▸ EXERCISE: Copy the data from the line with "Rank the categories" up to and including the line with "向井 あすか, 太田 裕作, 岡村", changing "categories" to "groups" and keeping every other word the same.

▸ AVAILABLE RECORDS:
▼
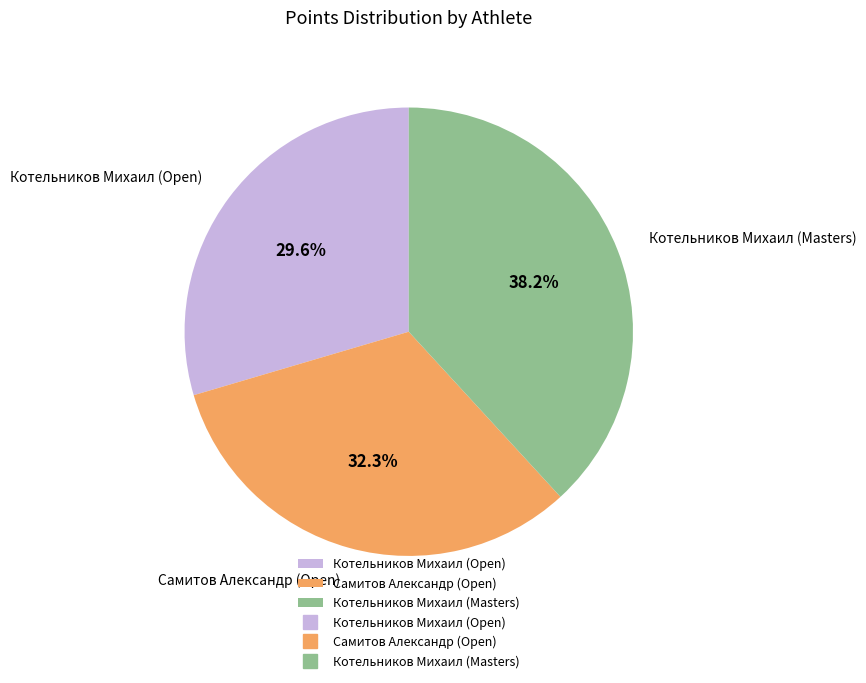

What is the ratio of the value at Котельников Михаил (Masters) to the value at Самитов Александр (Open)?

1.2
▲
▼
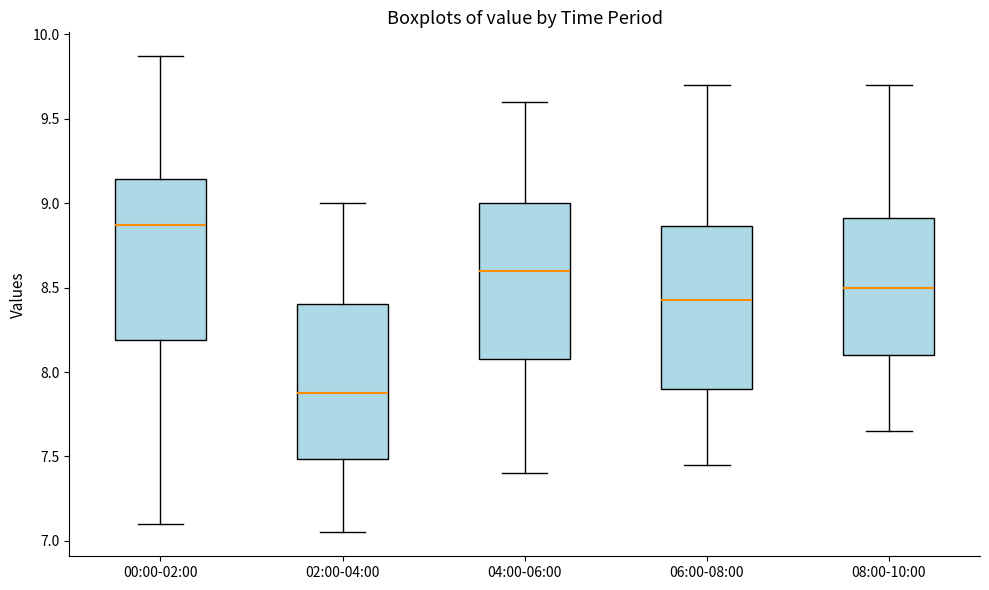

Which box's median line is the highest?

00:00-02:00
▲
▼
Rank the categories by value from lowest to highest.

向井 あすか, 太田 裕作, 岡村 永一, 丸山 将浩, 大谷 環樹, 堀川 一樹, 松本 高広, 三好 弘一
▲
▸ FINISHED TASK:
Rank the groups by value from lowest to highest.

向井 あすか, 太田 裕作, 岡村 永一, 丸山 将浩, 大谷 環樹, 堀川 一樹, 松本 高広, 三好 弘一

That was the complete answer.